Your points hit on validity issues. Where would it fit on the errors of omission/commission scale?

While I agree that there are problems with the paper, I think you are confused about suitability of ROC, PR and how test set class imbalance affects them.

Your first two suggestions combined together are very wrong. If you made the test dataset balanced and then measured PR curve the precision would be way too optimistic as it is directly affected by the class imbalance. ROC curve on the other hand is invariant to the test set imbalance.

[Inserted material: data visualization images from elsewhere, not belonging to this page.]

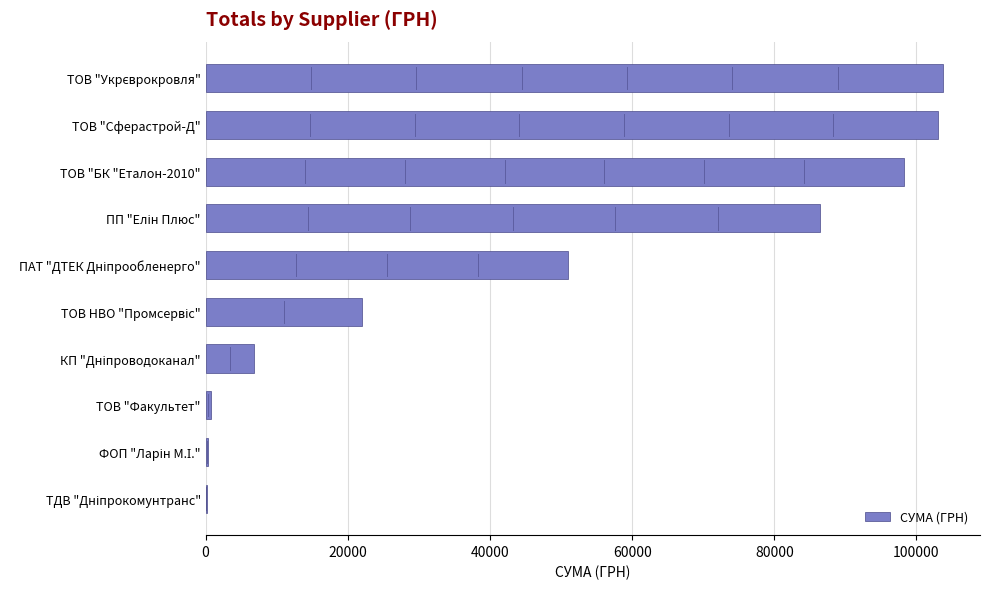

Are the bars horizontal?

Yes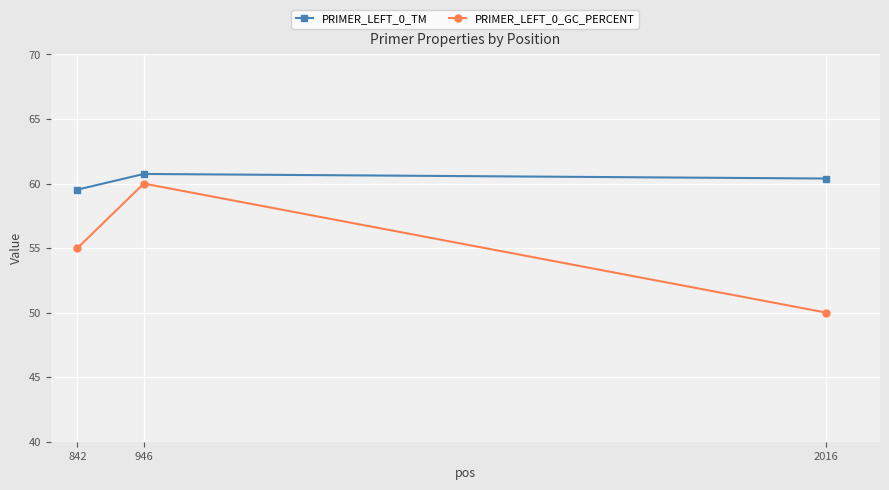

Reading right to left, list all the values displayed in this chart.

PRIMER_LEFT_0_TM: 60.4	60.7	59.5
PRIMER_LEFT_0_GC_PERCENT: 50.0	60.0	55.0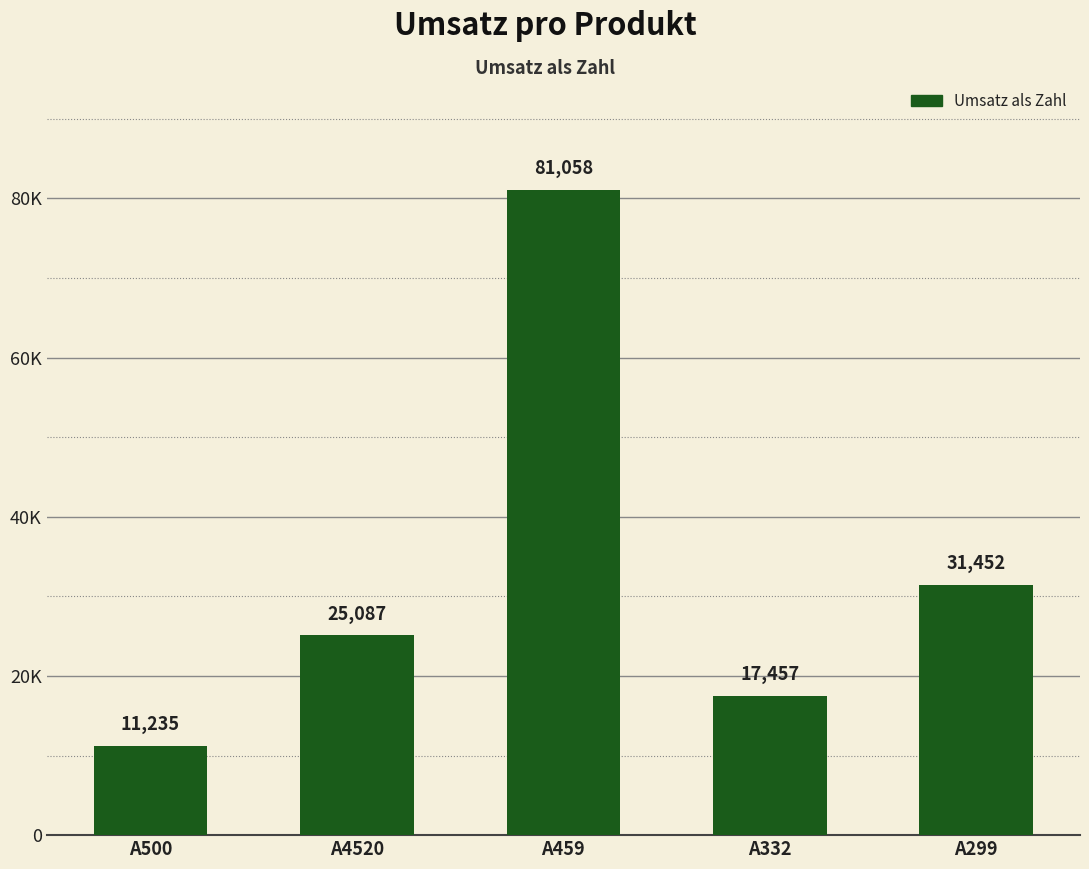

Reading right to left, transcribe all the data shown in this chart.

A299=31451.5	A332=17456.7	A459=81057.7	A4520=25087.0	A500=11235.2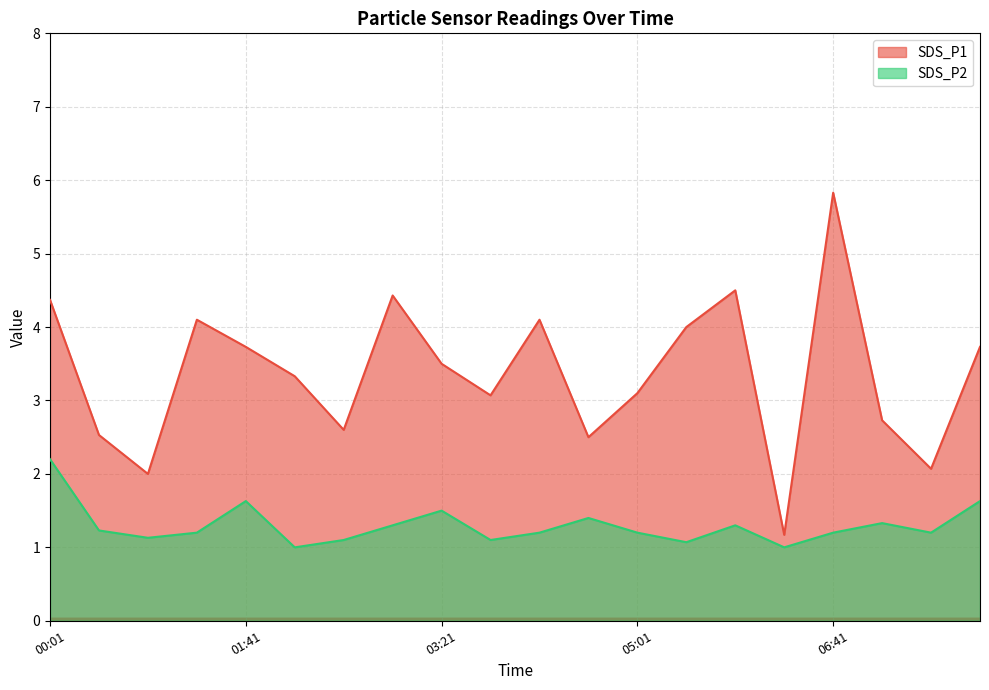

Which series has the widest spread of values?

SDS_P1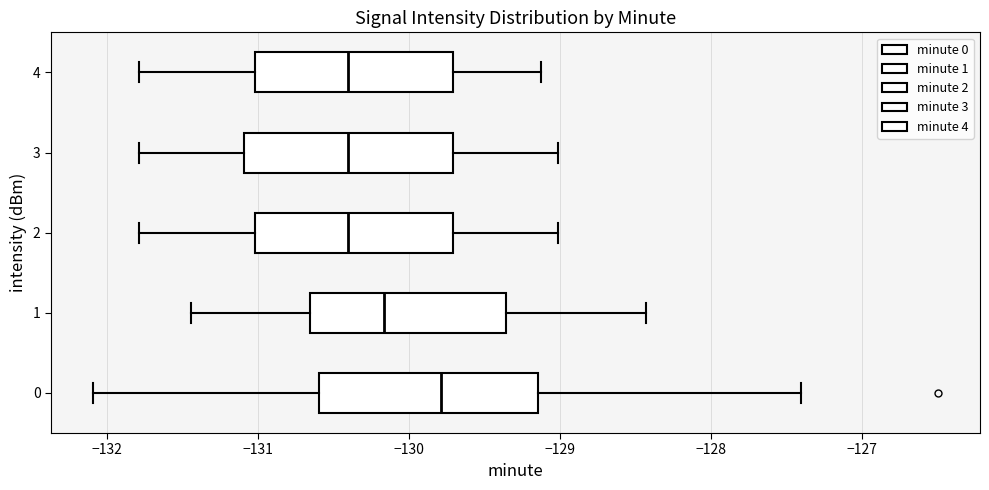

Where does the right whisker of the box at y = 2 end on the x-axis? The values are not printed on the chart, so give them approximately, as read against the axis.

-129.0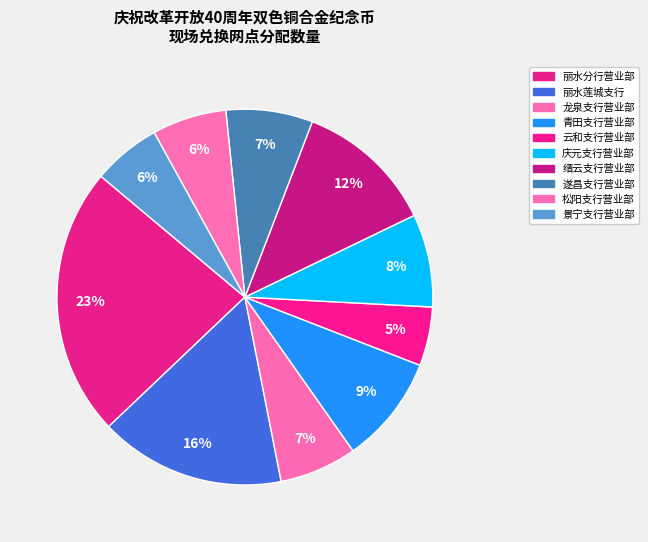

How many slices are in this pie chart?

10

You can find interesting this short article I have written about this problem: https://arxiv.org/abs/1812.01388

> * They measure the wrong things that reward the network. Because the dataset is imbalanced you can't use an ROC curve, sensitivity, or specificity. You need to use precision and recall and make a PR curve. This is machine learning and stats 101.

A̶F̶A̶I̶K̶,̶ ̶a̶ ̶R̶O̶C̶ ̶c̶u̶r̶v̶e̶ ̶c̶a̶n̶ ̶b̶e̶ ̶m̶i̶s̶l̶e̶a̶d̶i̶n̶g̶ ̶f̶o̶r̶ ̶a̶n̶ ̶i̶m̶b̶a̶l̶a̶n̶c̶e̶d̶ ̶d̶a̶t̶a̶s̶e̶t̶,̶ ̶b̶u̶t̶ ̶t̶h̶e̶ ̶A̶U̶C̶ ̶i̶s̶ ̶s̶t̶i̶l̶l̶ ̶o̶k̶a̶y̶ ̶f̶o̶r̶ ̶s̶e̶l̶e̶c̶t̶i̶n̶g̶ ̶m̶o̶d̶e̶l̶s̶.̶ Edit: This is incorrect, a PR curve + PR AUC should be used for model selection if imbalanced. I agree it would be really misleading if they (say) just reported accuracy (since the null classifier of always guess negative would give 80% overall accuracy). I̶ ̶t̶h̶o̶u̶g̶h̶t̶ ̶t̶h̶a̶t̶ ̶t̶h̶e̶ ̶A̶U̶C̶ ̶f̶o̶r̶ ̶R̶O̶C̶ ̶c̶u̶r̶v̶e̶ ̶s̶h̶o̶u̶l̶d̶ ̶s̶t̶i̶l̶l̶ ̶b̶e̶ ̶a̶ ̶v̶a̶l̶i̶d̶ ̶m̶e̶a̶s̶u̶r̶e̶ ̶s̶i̶n̶c̶e̶ ̶i̶t̶'̶s̶ ̶s̶h̶o̶w̶i̶n̶g̶ ̶h̶o̶w̶ ̶m̶u̶c̶h̶ ̶b̶e̶t̶t̶e̶r̶ ̶t̶h̶e̶ ̶m̶o̶d̶e̶l̶ ̶p̶e̶r̶f̶o̶r̶m̶s̶ ̶t̶h̶a̶n̶ ̶r̶a̶n̶d̶o̶m̶ ̶g̶u̶e̶s̶s̶i̶n̶g̶.̶

How do you usually handle imbalanced data? I've had some success with SMOTE or weighted loss for imbalanced datasets, but I'm embarrassed to say I've been using AUC with ROC curves as the default - if this gives inferior model selection than AUC with PR curve I'll have to start doing that instead.

Thanks for the comments, this is a great summary. Curious what you'd think of a Kappa score given the imbalance?

https://en.wikipedia.org/wiki/Cohen%27s_kappa

>you can't use an ROC curve, sensitivity, or specificity. You need to use precision and recall and make a PR curve

But sensitivity and recall are the same thing...

There is nothing wrong with using ROC for imbalanced data. It is also perfectly reasonable to use an enriched dataset for a reader study, this is the standard practice.
It's almost as if publishing the thing was more important for the authors than the scientific value of the content.